→ WHAT THE EXERCISE ASKS
Look through the material below. Copy every line with the string "found" in it.

→ EXERCISE INPUTS
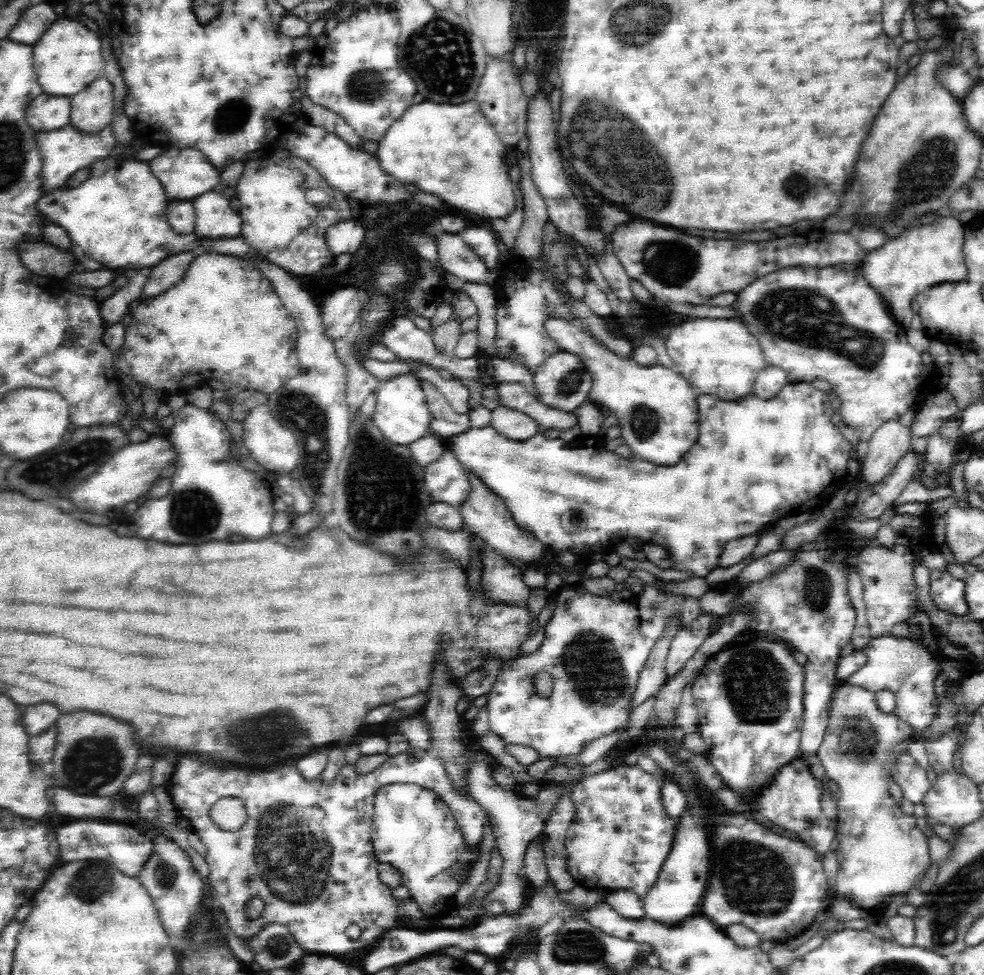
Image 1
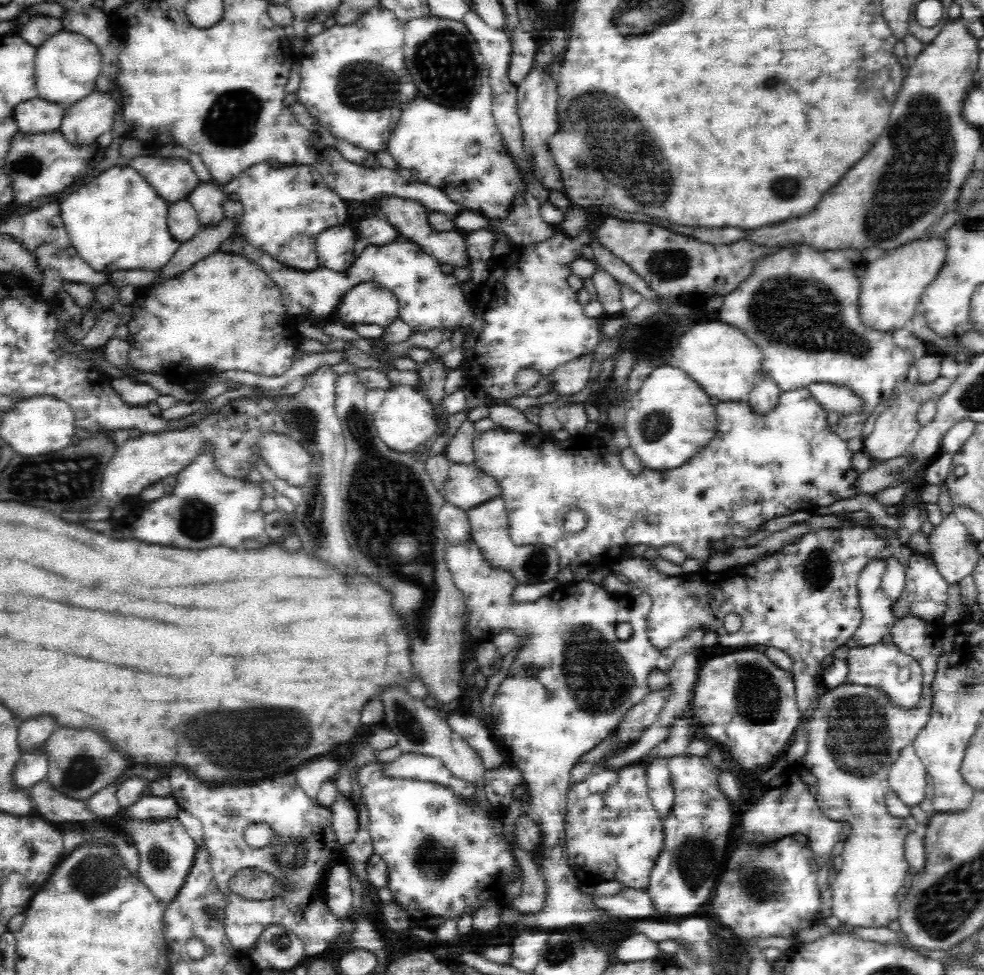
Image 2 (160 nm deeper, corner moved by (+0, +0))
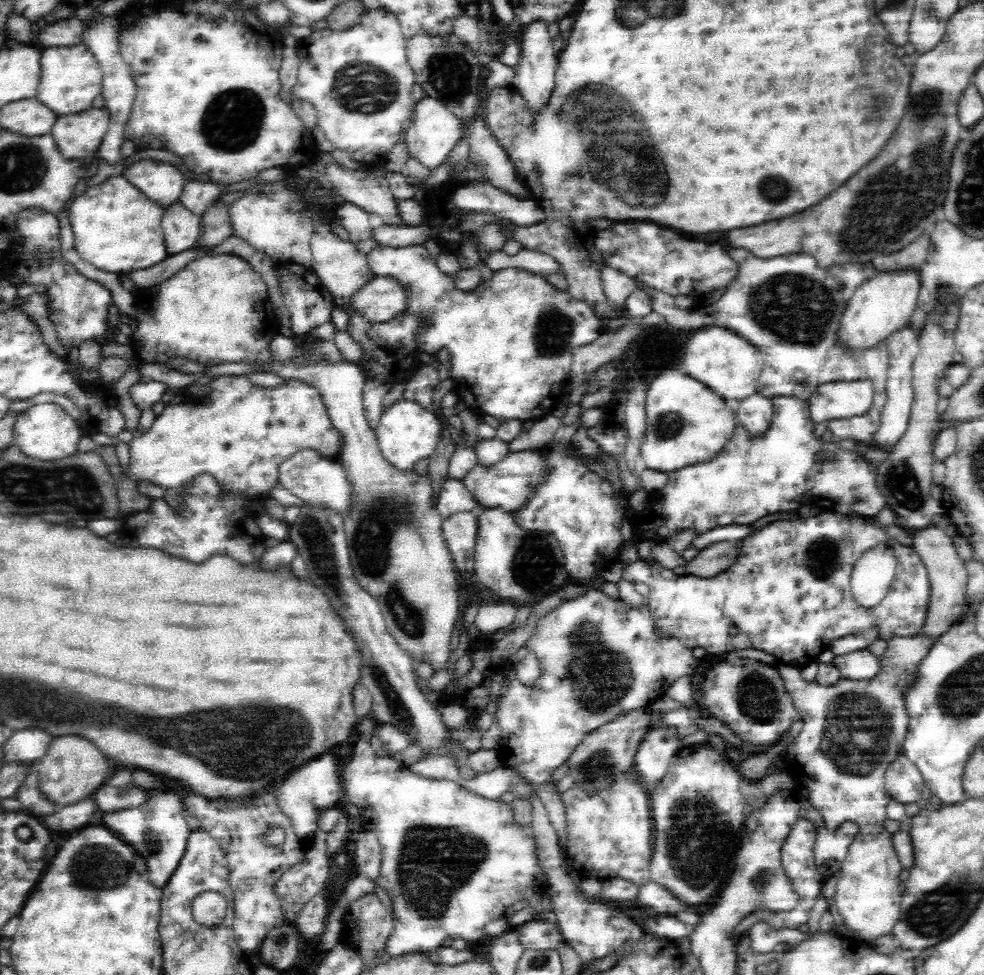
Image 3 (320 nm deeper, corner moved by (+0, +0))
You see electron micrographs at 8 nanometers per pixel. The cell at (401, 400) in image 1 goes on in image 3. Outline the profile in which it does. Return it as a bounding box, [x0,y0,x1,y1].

==

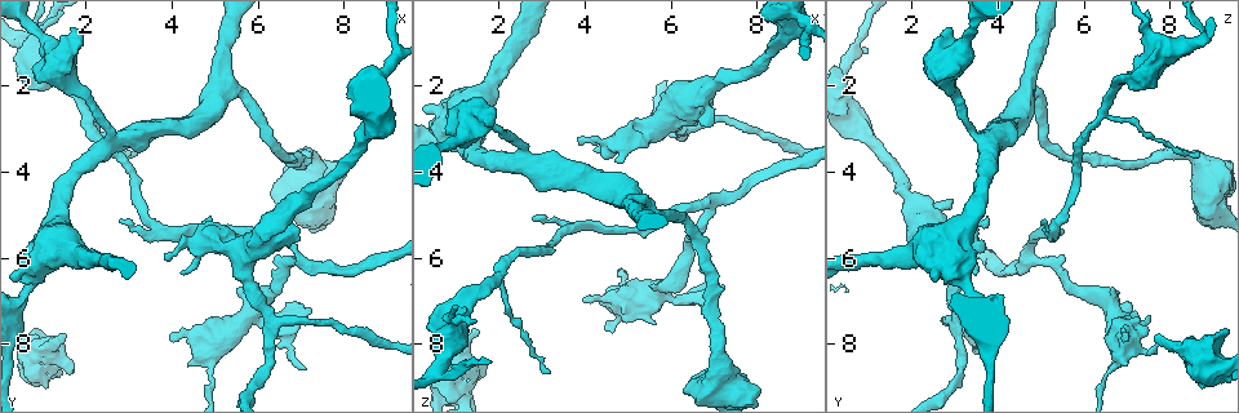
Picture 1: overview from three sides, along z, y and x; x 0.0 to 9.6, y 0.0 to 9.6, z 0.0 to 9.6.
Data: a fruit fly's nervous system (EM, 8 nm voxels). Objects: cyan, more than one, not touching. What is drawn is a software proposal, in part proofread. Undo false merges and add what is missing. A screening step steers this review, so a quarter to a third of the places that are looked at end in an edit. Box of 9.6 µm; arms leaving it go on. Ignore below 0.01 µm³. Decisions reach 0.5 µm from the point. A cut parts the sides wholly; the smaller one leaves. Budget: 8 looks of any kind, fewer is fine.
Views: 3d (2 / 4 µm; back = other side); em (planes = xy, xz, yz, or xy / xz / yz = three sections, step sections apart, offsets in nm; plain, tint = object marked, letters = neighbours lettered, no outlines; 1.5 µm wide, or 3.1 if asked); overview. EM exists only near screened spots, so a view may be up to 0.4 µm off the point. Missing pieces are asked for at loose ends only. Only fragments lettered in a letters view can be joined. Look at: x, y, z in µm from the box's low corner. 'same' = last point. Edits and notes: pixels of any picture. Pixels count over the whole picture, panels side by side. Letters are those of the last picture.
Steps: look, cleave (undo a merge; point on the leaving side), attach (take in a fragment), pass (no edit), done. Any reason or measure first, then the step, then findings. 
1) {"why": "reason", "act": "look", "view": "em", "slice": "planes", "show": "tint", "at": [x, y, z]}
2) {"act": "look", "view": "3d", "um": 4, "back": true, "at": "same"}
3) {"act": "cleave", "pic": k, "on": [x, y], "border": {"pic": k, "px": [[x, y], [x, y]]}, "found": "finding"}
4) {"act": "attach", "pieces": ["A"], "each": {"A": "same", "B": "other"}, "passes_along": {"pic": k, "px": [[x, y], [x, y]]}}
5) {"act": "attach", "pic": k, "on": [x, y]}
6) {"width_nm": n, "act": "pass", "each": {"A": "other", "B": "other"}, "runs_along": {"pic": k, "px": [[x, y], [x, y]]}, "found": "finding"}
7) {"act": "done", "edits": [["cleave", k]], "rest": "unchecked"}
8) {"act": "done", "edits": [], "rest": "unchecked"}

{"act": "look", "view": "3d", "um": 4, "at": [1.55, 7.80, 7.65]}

→ ANSWER BOX
3) {"act": "cleave", "pic": k, "on": [x, y], "border": {"pic": k, "px": [[x, y], [x, y]]}, "found": "finding"}
6) {"width_nm": n, "act": "pass", "each": {"A": "other", "B": "other"}, "runs_along": {"pic": k, "px": [[x, y], [x, y]]}, "found": "finding"}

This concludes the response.